- _Task to carry out_
Using the entries below, write out the line with "pinky pip: (557, 1087)", the line with "index dip: (1424, 875)", and every line in between, exactly as each is written.

[Exercise materials]

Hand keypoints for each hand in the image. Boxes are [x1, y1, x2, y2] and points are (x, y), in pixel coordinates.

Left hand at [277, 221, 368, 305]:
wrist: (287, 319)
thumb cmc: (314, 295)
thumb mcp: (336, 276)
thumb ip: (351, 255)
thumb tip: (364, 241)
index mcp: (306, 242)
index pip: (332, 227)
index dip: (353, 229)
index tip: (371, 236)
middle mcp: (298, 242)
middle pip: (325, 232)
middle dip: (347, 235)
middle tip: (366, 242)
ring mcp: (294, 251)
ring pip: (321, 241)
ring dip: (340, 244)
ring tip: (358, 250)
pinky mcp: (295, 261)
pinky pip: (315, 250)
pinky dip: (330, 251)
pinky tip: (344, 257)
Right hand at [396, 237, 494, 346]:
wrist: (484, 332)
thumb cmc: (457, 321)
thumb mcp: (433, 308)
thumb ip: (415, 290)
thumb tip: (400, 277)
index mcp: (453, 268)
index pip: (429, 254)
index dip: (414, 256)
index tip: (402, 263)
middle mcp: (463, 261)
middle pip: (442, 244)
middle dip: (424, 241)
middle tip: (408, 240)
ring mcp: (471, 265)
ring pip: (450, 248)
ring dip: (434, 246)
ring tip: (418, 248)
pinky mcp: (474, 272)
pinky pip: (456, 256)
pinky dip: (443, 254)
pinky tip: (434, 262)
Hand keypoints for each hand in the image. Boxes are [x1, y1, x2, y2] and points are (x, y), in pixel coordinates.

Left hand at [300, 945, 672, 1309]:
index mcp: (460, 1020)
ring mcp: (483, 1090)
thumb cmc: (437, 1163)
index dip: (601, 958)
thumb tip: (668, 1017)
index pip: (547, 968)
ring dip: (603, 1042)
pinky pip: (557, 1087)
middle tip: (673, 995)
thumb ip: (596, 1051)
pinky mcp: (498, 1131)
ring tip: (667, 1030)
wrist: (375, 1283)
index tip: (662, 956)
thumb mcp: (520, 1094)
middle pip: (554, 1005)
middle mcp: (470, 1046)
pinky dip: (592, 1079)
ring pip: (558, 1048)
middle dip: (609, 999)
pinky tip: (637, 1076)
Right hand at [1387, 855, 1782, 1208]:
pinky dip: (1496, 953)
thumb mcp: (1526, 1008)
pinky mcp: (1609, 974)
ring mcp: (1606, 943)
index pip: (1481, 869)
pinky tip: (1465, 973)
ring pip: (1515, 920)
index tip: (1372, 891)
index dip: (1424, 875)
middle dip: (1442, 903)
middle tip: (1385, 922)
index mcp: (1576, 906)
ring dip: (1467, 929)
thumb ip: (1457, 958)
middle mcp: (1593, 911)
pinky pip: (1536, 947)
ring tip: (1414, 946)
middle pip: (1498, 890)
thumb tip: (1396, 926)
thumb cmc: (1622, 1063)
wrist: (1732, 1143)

[/Exercise materials]

- _Task output_
pinky pip: (557, 1087)
middle tip: (673, 995)
thumb ip: (596, 1051)
pinky mcp: (498, 1131)
ring tip: (667, 1030)
wrist: (375, 1283)
index tip: (662, 956)
thumb mcp: (520, 1094)
middle pip: (554, 1005)
middle mcp: (470, 1046)
pinky dip: (592, 1079)
ring pip: (558, 1048)
middle dip: (609, 999)
pinky tip: (637, 1076)
Right hand at [1387, 855, 1782, 1208]:
pinky dip: (1496, 953)
thumb mcp: (1526, 1008)
pinky mcp: (1609, 974)
ring mcp: (1606, 943)
index pip: (1481, 869)
pinky tip: (1465, 973)
ring pip: (1515, 920)
index tip: (1372, 891)
index dip: (1424, 875)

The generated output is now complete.